The California Supreme Court has issued a landmark ruling expanding the insurance coverage available for environmental clean-ups and other “long-tail” liabilities in State of California v. Continental Ins. Co., Case No. 170560 (August 9, 2012).

Continental is the latest chapter in decades of litigation regarding the Stringfellow Acid Pits.  Stringfellow was a waste disposal site constructed in the 1950s, in a canyon lined with impermeable rock—or so it was believed at the time.  Millions of gallons of industrial waste were deposited at Stringfellow until 1972, when the State of California closed the site after detecting groundwater contamination.  Current estimates for remediating the site range as high as $700 million.

The Supreme Court’s recent decision marked the second time in three years that the Court has taken up the Stringfellow coverage dispute.  (The prior decision is discussed here:  http://www.jonesday.com/policy-holders-in-environmental-cleanup-actions-are-potentially-entitled-to-multiple-policy-limits-multiple-causes-of-lss-are-not-a-basis-to-deny-coverage-03-26-2009/).   The Stringfellow site is covered by comprehensive general liability (“CGL”) and excess policies issued from 1963 to 1977.  Because groundwater contamination occurred progressively throughout this time period, the policies in every year were triggered and at least potentially liable to pay for the clean-up.  Aerojet-General Corp. v. Transp. Indem. Co., 17 Cal.4th 38, 55-57 (1997). 

What remained unsettled was whether the State of California would be confined to the policy limits available in a single policy year, or whether the State could combine—or “stack”—the limits of every policy year.  The availability of “stacking” has been a critical issue in the context of environmental and other “long-tail” claims, as stacking would provide more in insurance assets—in many cases, exponentially more—to pay for the liabilities.  Insurers have sought to minimize or even avoid their coverage obligations by arguing that only one policy year could be accessed.  Alternatively, insurers have argued that if stacking is permitted, then indemnity should be spread pro rata—and the policyholder should absorb shares of the indemnity for each year in which it didn’t purchase insurance.  In Continental, the Supreme Court rejected these approaches, holding that stacking was permitted by the plain language of the policies.  The Court concluded that stacking properly results in the “forming of one giant ‘uber-policy’ with a coverage limit equal to the sum of all purchased insurance policies,” quoting a law review article.

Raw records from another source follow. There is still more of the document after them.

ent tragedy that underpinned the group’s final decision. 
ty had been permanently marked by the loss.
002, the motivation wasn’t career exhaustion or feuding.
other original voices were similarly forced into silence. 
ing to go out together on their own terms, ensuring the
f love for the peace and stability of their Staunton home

Each of the policies at issue provided that the insurer would be liable for “all sums” that the policyholder “shall become legally obligated to pay . . . for damages . . . because of injury to or destruction of property, including loss of use thereof.”  This is standard language in CGL policies.  In the prior Aerojet decision, the Supreme Court relied on this language and held that “an insurer on the risk when continuous or progressively deteriorating [property] damage or [bodily] injury first manifests itself remains obligated to indemnify the insured for the entirety of the ensuing damage or injury”—that is, including damage or injury occurring before or after the policy period at issue.  17 Cal.4th at 57 n.10.  In Continental, the Court extended this reasoning to the issue of stacking.  It held that the insurers must pay “all sums for property damage attributable to the Stringfellow site, up to their policy limits, if applicable, as long as some of the continuous property damage occurred while each policy was ‘on the loss.’”  In other words, each insurer must pay indemnity up to its limits—even for damage occurring before or after its policy period—so long as some of the damage occurred during its policy period.  In so doing, the Court expressly disavowed a prior Court of Appeal ruling to the contrary, FMC Corp. v. Plaisted & Companies, 61 Cal.App.4th 1132 (1998).

The decision in Continental means as much as $120 million in additional policy proceeds for the Stringfellow clean-up according to media reports, and should increase the available limits for environmental and other “long-tail” liabilities under other “uber-policies” governed by California law.  In addition, the Continental decision may be influential in the many states in which this question remains unsettled.  Policyholders should reexamine their available coverage in light of Continental.